[[ Given records open ]]

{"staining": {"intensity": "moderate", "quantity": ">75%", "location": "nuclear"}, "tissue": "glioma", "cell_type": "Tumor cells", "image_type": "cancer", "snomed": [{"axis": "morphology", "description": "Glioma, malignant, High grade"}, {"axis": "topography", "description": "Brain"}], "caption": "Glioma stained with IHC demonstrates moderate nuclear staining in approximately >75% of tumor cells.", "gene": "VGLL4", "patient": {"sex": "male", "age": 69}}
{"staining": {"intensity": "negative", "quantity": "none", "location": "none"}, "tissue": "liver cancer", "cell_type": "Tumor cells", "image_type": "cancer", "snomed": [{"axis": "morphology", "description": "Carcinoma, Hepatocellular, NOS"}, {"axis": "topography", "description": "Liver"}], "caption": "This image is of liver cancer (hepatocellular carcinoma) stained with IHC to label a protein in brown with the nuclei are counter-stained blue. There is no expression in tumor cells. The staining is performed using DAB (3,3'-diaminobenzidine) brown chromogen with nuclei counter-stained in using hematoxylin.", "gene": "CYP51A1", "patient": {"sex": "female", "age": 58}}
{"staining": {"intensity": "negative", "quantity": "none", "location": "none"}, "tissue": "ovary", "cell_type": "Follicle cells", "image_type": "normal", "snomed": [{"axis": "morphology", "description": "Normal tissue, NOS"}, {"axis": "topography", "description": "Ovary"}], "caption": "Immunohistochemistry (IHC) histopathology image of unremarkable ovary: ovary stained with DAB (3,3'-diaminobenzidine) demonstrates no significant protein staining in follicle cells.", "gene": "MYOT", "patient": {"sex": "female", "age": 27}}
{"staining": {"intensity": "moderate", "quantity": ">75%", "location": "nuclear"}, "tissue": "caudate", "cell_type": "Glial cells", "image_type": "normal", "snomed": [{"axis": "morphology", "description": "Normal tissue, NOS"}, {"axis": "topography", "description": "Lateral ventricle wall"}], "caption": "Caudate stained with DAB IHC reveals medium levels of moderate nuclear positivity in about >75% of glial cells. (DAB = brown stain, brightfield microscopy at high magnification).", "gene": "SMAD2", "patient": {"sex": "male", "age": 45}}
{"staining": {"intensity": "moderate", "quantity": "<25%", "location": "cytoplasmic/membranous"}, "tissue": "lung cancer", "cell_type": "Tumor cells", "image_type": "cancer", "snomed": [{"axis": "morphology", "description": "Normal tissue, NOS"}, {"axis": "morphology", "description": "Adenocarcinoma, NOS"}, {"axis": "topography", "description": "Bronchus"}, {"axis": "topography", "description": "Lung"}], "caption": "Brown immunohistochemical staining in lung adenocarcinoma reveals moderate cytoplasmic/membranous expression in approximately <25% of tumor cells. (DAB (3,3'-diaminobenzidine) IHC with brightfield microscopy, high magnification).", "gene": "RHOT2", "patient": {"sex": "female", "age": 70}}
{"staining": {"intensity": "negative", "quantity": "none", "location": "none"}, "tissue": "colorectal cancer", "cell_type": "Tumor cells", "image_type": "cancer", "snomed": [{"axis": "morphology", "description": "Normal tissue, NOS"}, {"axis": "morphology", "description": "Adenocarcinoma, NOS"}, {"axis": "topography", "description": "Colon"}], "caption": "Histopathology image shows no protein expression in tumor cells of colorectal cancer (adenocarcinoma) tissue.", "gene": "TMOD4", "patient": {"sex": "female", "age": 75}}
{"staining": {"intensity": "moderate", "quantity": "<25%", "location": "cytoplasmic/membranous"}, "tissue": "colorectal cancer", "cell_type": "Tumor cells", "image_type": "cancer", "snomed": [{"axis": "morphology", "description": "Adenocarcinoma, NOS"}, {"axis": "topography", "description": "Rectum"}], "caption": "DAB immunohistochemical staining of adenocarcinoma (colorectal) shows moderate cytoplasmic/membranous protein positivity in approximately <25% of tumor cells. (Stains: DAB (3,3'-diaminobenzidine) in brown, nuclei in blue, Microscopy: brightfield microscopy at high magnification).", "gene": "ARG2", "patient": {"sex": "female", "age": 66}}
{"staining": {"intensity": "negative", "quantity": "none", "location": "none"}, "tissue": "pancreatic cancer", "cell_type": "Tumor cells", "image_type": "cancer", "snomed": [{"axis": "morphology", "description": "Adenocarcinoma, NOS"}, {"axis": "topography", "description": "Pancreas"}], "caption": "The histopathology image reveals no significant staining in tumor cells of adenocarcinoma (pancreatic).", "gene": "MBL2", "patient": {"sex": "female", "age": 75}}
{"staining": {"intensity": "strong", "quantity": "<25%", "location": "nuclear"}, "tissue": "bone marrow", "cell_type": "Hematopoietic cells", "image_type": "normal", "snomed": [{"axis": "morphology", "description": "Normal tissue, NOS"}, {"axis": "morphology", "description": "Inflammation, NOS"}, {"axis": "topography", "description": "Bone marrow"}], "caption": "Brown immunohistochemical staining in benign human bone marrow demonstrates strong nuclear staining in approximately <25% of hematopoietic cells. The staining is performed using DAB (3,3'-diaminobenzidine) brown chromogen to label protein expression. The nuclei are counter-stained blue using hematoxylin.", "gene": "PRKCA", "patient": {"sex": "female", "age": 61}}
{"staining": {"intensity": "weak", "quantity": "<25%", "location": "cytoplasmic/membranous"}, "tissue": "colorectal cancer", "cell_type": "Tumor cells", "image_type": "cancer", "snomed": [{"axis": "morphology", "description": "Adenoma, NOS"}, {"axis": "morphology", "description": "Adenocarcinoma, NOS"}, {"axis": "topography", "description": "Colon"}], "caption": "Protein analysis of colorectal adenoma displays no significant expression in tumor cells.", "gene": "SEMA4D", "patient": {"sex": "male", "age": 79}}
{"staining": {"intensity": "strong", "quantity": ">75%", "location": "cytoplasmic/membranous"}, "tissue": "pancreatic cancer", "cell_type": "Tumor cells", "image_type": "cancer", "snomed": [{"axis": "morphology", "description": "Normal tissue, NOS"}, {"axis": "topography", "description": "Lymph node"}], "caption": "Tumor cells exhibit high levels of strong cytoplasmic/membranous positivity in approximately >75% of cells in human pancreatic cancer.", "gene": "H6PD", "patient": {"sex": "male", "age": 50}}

[[ Given records closed ]]

**Assignment:**
Using the entries shown above, reproduce verbatim the lines from the line bearing "image shows no" to the line bearing "immunohistochemical staining of", inclusive.

**Your solution:**
{"staining": {"intensity": "negative", "quantity": "none", "location": "none"}, "tissue": "colorectal cancer", "cell_type": "Tumor cells", "image_type": "cancer", "snomed": [{"axis": "morphology", "description": "Normal tissue, NOS"}, {"axis": "morphology", "description": "Adenocarcinoma, NOS"}, {"axis": "topography", "description": "Colon"}], "caption": "Histopathology image shows no protein expression in tumor cells of colorectal cancer (adenocarcinoma) tissue.", "gene": "TMOD4", "patient": {"sex": "female", "age": 75}}
{"staining": {"intensity": "moderate", "quantity": "<25%", "location": "cytoplasmic/membranous"}, "tissue": "colorectal cancer", "cell_type": "Tumor cells", "image_type": "cancer", "snomed": [{"axis": "morphology", "description": "Adenocarcinoma, NOS"}, {"axis": "topography", "description": "Rectum"}], "caption": "DAB immunohistochemical staining of adenocarcinoma (colorectal) shows moderate cytoplasmic/membranous protein positivity in approximately <25% of tumor cells. (Stains: DAB (3,3'-diaminobenzidine) in brown, nuclei in blue, Microscopy: brightfield microscopy at high magnification).", "gene": "ARG2", "patient": {"sex": "female", "age": 66}}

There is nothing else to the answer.